[[ Document text, beginning ]]

Due to the large-scale and unorganized (without neighborhood information) characteristics of 3D point cloud data, it is still challenging to directly apply point cloud data to the cultural heritage field [54]. Therefore, certain data processing algorithms are required for orthophoto image production, damaged area investigation, HBIM and geographic information (GIS) system, virtual restoration, etc.

2.2.1. Orthophoto Image Production

With the aim of life-cycle conservation of cultural heritage, documentation is required for the digital archiving of cultural heritage [55,56]. Orthophoto images are attractive for archaeological and architectural documents since they guarantee both geometric precision and visual quality. As cultural heritage is not always perpendicular or parallel to the ground, the critical factor in the process of orthophoto image production is the selection of an appropriate projection plane. In this case, plane detection algorithms of point cloud data are often used to generate accurate projection planes to produce orthophoto images automatically. For example, Markiewicz et al. (2015) [57] used RANdom SAmple Consensus (RANSAC), Hough transform and a region growing algorithm to extract the projection planes from the TLS point cloud of historical buildings, respectively. The digital image is then matched with the projection plane to generate an orthophoto image.

[[ Document text, end ]]
[[ Data listing, beginning ]]

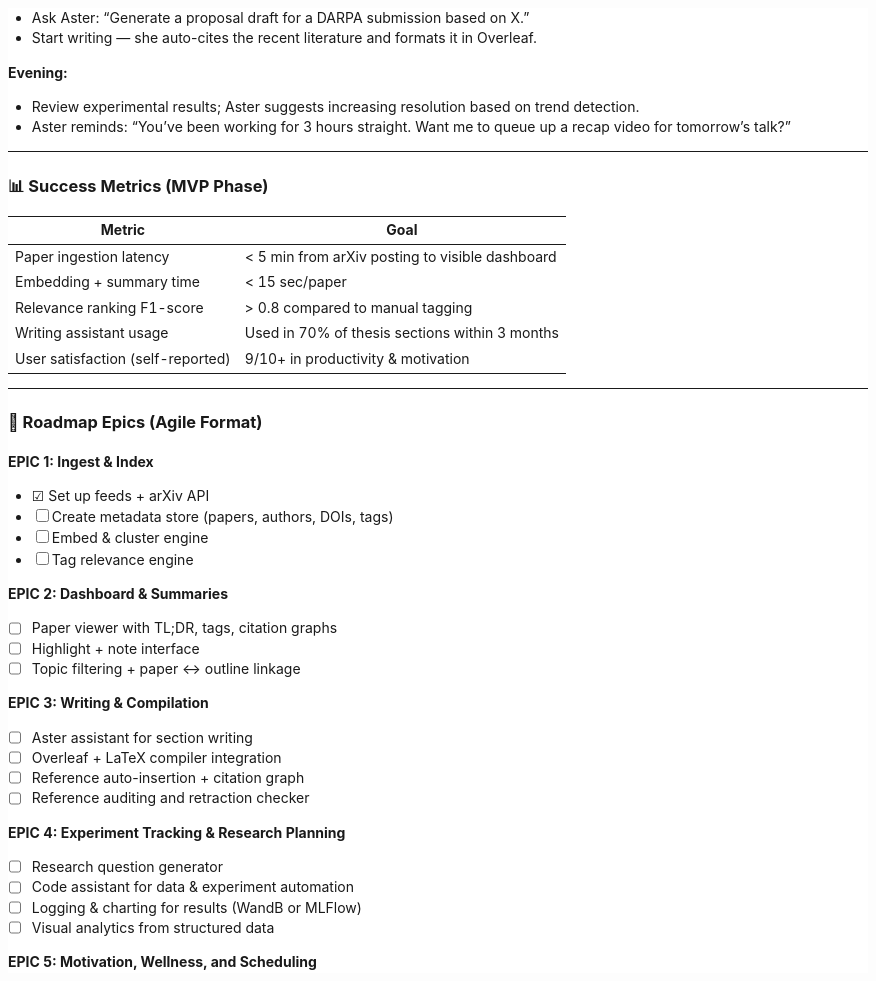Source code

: * Ask Aster: “Generate a proposal draft for a DARPA submission based on X.”
* Start writing — she auto-cites the recent literature and formats it in Overleaf.

**Evening:**

* Review experimental results; Aster suggests increasing resolution based on trend detection.
* Aster reminds: “You’ve been working for 3 hours straight. Want me to queue up a recap video for tomorrow’s talk?”

---

### 📊 Success Metrics (MVP Phase)

| Metric                            | Goal                                            |
| --------------------------------- | ----------------------------------------------- |
| Paper ingestion latency           | < 5 min from arXiv posting to visible dashboard |
| Embedding + summary time          | < 15 sec/paper                                  |
| Relevance ranking F1-score        | > 0.8 compared to manual tagging                |
| Writing assistant usage           | Used in 70% of thesis sections within 3 months  |
| User satisfaction (self-reported) | 9/10+ in productivity & motivation              |

---

### 🪼 Roadmap Epics (Agile Format)

**EPIC 1: Ingest & Index**

* ☑ Set up feeds + arXiv API
* ☐ Create metadata store (papers, authors, DOIs, tags)
* ☐ Embed & cluster engine
* ☐ Tag relevance engine

**EPIC 2: Dashboard & Summaries**

* ☐ Paper viewer with TL;DR, tags, citation graphs
* ☐ Highlight + note interface
* ☐ Topic filtering + paper ↔ outline linkage

**EPIC 3: Writing & Compilation**

* ☐ Aster assistant for section writing
* ☐ Overleaf + LaTeX compiler integration
* ☐ Reference auto-insertion + citation graph
* ☐ Reference auditing and retraction checker

**EPIC 4: Experiment Tracking & Research Planning**

* ☐ Research question generator
* ☐ Code assistant for data & experiment automation
* ☐ Logging & charting for results (WandB or MLFlow)
* ☐ Visual analytics from structured data

**EPIC 5: Motivation, Wellness, and Scheduling**
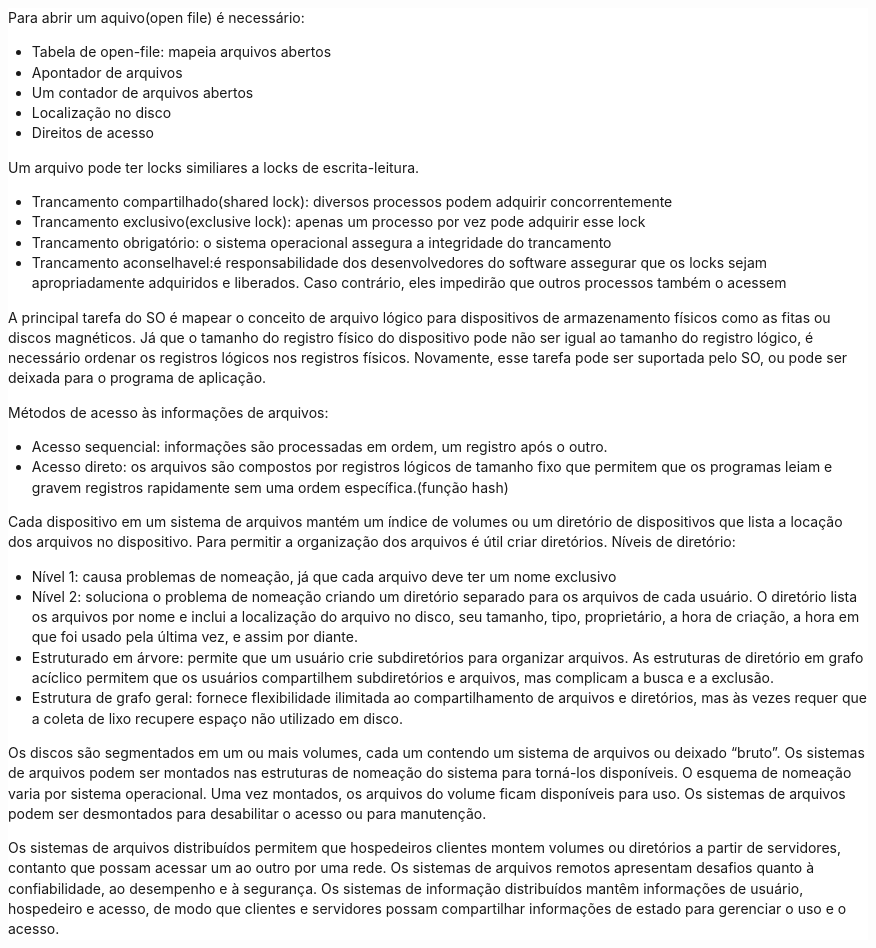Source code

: Para abrir um aquivo(open file) é necessário:

* Tabela de open-file:  mapeia arquivos abertos
* Apontador de arquivos
* Um contador de arquivos abertos
* Localização no disco 
* Direitos de acesso

Um arquivo pode ter locks similiares a locks de escrita-leitura.

* Trancamento compartilhado(shared lock): diversos processos podem adquirir concorrentemente
* Trancamento exclusivo(exclusive lock): apenas um processo por vez pode adquirir esse lock  
* Trancamento obrigatório: o sistema operacional assegura a integridade do trancamento
* Trancamento aconselhavel:é responsabilidade dos desenvolvedores do software assegurar que os locks sejam apropriadamente adquiridos e liberados. Caso
contrário, eles impedirão que outros processos também o acessem

A principal tarefa do SO é mapear o conceito de arquivo lógico para dispositivos de armazenamento físicos como as fitas ou discos magnéticos. Já que o tamanho do registro físico do dispositivo pode não ser igual ao tamanho do registro lógico, é necessário ordenar os registros lógicos nos registros físicos. Novamente, esse tarefa pode ser suportada pelo SO, ou pode ser deixada para o programa de aplicação.

Métodos de acesso às informações de arquivos:

* Acesso sequencial: informações são processadas em ordem, um registro após o outro.
* Acesso direto: os arquivos são compostos por registros lógicos de tamanho fixo que permitem que os programas leiam e gravem registros rapidamente sem uma ordem específica.(função hash)

Cada dispositivo em um sistema de arquivos mantém um índice de volumes ou um diretório de dispositivos que lista a locação dos arquivos no dispositivo.
Para permitir a organização dos arquivos é útil criar diretórios. Níveis de diretório:

* Nível 1: causa problemas de nomeação, já que cada arquivo deve ter um nome exclusivo
* Nível 2: soluciona o problema de nomeação criando um diretório separado para os arquivos de cada usuário. O diretório lista os arquivos por nome e inclui a localização do arquivo no disco, seu tamanho, tipo, proprietário, a hora de criação, a hora em que foi usado pela última vez, e assim por diante.
* Estruturado em árvore: permite que um usuário crie subdiretórios para organizar arquivos. As estruturas de diretório em grafo acíclico permitem que os usuários compartilhem subdiretórios e arquivos, mas complicam a busca e a exclusão.
* Estrutura de grafo geral: fornece flexibilidade ilimitada ao compartilhamento de arquivos e diretórios, mas às vezes requer que a coleta de lixo recupere espaço não utilizado em disco.

Os discos são segmentados em um ou mais volumes, cada um contendo um sistema de arquivos ou deixado “bruto”. Os sistemas de arquivos podem ser montados nas estruturas de nomeação do sistema para torná-los disponíveis. O esquema de nomeação varia por sistema operacional. Uma vez montados, os arquivos do volume ficam disponíveis para uso. Os sistemas de arquivos podem ser desmontados para desabilitar o acesso ou para manutenção.

Os sistemas de arquivos distribuídos permitem que hospedeiros clientes montem volumes ou diretórios a partir de servidores, contanto que possam acessar um ao outro por uma rede. Os sistemas de arquivos remotos apresentam desafios quanto à confiabilidade, ao desempenho e à segurança. Os sistemas de informação distribuídos mantêm informações de usuário, hospedeiro e acesso, de modo que clientes e servidores possam compartilhar informações de estado para gerenciar o uso e o acesso.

[[ Data listing, end ]]

(Exercise):
Answer these questions from the point cloud text:
(a) What two characteristics of 3D point cloud data make it challenging to apply directly to the cultural heritage field?
(b) What is named as the critical factor in producing orthophoto images?
(c) Which three methods did Markiewicz et al. (2015) use to extract projection planes from the TLS point cloud of historical buildings?
The lines above have nothing to do with this work.

(Exercise result):
(a) The data is large-scale and unorganized, meaning it lacks neighborhood information.
(b) The critical factor is selecting an appropriate projection plane.
(c) They used RANdom SAmple Consensus (RANSAC), the Hough transform, and a region growing algorithm.